COLUMNAS PLEBEYAS

Un cinismo delirante - Sentido Común

Este cinismo en la política, en la ultraderecha en particular, no es exclusivo de México; es lo propio de la derecha internacional. Por ello, es que la oposición en México se siente respaldada.

10/06/2026

Por Antonio Bello Quiroz

 

Hace algún tiempo, quizá en 2023, en una entrevista con Carmen Aristegui, escuché al doctor Armando Bartra dar la mejor definición de la oposición en México que he escuchado: decía que el país tenía la peor de las oposiciones, una oposición delirante. Esta oposición delirante utiliza a una recua de “periodistas” vendidos que les hacen el trabajo de intentar construir en el país la narrativa que les dicta la ultraderecha internacional.

 

Basta que uno se dé una vuelta por los medios y las redes para constatar la definición de Bartra: nunca México ha tenido una oposición tan mediocre,  corrupta y, fundamentalmente, tan cínica. Alito Moreno, Jorge Romero, Ricardo Anaya, Salinas Pliego, Claudio X. González, Diego Fernández de Cevallos, Rubén Moreira, Samuel García, Lilly Téllez y un largo etcétera (aunque ni tanto), actúan con un cinismo tal que solo por eso debería dar miedo que en alguna ocasión pudieran volver al poder. Su desesperación por volver a tomar, no las riendas del gobierno —esas en realidad nunca las tuvieron— sino la operación de los recursos públicos, les lleva a plantear acciones que nos generan un temor bastante justificado.

 

Quizá siempre se han conducido con ese cinismo y lo sorprendente es el descaro con el que ahora se muestran. No les quedan muchas salidas y  tienen que mostrar tal cual su talante fascista.
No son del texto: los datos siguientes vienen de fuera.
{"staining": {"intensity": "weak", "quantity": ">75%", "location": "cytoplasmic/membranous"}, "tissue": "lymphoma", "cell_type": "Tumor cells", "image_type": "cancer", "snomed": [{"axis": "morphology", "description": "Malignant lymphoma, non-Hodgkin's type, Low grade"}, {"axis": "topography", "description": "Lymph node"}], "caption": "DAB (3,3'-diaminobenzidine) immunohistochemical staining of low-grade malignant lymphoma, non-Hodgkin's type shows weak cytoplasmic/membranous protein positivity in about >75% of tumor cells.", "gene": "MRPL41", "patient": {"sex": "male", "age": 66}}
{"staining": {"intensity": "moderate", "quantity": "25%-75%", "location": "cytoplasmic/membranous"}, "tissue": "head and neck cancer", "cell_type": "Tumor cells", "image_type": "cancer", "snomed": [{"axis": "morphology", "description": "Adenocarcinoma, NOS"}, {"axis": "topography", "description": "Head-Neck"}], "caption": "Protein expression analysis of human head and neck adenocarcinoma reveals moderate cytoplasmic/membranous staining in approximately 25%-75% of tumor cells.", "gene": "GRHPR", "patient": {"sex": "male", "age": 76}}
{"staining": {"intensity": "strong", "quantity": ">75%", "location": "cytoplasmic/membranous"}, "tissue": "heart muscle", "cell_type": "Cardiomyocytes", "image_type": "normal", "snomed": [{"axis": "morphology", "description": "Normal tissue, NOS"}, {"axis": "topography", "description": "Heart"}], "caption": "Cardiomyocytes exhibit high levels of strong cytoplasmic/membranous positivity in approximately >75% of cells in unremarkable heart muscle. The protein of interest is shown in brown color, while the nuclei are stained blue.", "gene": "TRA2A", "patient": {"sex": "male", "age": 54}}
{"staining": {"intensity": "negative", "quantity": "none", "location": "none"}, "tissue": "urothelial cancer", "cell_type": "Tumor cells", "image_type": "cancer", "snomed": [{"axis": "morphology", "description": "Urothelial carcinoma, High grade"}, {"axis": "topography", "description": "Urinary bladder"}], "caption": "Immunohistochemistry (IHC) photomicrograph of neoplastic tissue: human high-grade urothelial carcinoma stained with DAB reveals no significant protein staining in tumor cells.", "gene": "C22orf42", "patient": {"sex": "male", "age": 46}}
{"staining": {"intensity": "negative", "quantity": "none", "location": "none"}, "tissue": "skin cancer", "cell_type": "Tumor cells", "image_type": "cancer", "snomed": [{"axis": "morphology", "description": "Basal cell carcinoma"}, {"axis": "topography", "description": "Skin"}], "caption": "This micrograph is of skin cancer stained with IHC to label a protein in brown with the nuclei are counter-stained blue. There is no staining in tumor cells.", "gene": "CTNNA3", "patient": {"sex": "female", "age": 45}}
Mienten con descaro, pero más aún, y de ahí su condición delirante, se inventan una realidad en su imaginación y se la creen, o por lo menos piensan que los demás les creerán. Efectivamente, una oposición de tal calaña es lo peor que le puede pasar a cualquier país.

 

Las evidencias de su cinismo son abundantes; sin embargo, la última perla es inmejorable. Hace unos días el PAN presentó una denuncia en contra de Andrés Manuel López Obrador (AMLO) ante la Corte Penal Internacional por crímenes de lesa humanidad; los argumentos rayan en el delirio, como tener vínculos con el crimen organizado.

 

El cinismo es que la presenta un partido cuyo expresidente espurio Felipe Calderón, después de robarse la Presidencia (con una confesión expresa de fraude hecha por el otro presidente emanado del PAN, Vicente Fox), y para buscar una legitimidad que no pudo conseguir en las urnas, declaró una guerra contra el narco que en realidad fue una simulación (protegía a un cartel mientras fingía combatir a otros) que llenó al país de sangre y muerte y que tiene ahora a quien fue su secretario de Seguridad, Genaro García Luna, en una prisión en los Estados Unidos.

 

Y todavía más, los grupos delictivos que hoy están siendo combatidos, todos, fueron creados durante los sexenios de Vicente Fox, Felipe Calderón y Enrique Peña Nieto; es decir, ellos crearon lo que hoy acusan. Así es el delirio, ahora impulsado por el gobierno estadounidense y sus halcones en una acción con intenciones claramente injerencistas y con la complicidad del gobierno del estado de Chihuahua.

 

Y por si faltara algo, en las elecciones del 7 de junio en Coahuila, el PRI vuelve a ser el PRI que nunca ha dejado de ser y comete un evidente fraude electoral y, en el colmo del cinismo, lo presume como un gran triunfo. Es como el estudiante que presume haber pasado de panzazo y copiando.

 

En fin, la clase política y económica que se mueve como oposición en México ha hecho del cinismo su bandera y la única forma en que puede apenas  sostener la obsesión por el poder; opera desde la rabia que le produce haber perdido lo que consideraban su privilegio de clase superior por cualquier causa, que en la ultraderecha adquiere carácter delirante, como el color de piel, la clase social, las condiciones económicas y un largo etcétera.

 

El supremacismo de cualquier bandera es un delirio. Sus serviles y perversas acciones coinciden como una calca con lo que nos ilustra el diccionario de la RAE sobre el cinismo: «Del latín cynismus. 1. Desvergüenza en el mentir o en la defensa y práctica de acciones o doctrinas vituperables. 2. Impudicia, obscenidad descarada». La oposición cumple a cabalidad con esta definición.

 

Este cinismo en la política, en la ultraderecha en particular, no es exclusivo de México; es lo propio de la derecha internacional. Por ello, es que la oposición en México se siente respaldada (y seguro es impulsada), fundamentalmente por las derechas de Estados Unidos y España, e incluso por los criminales intereses del sionismo.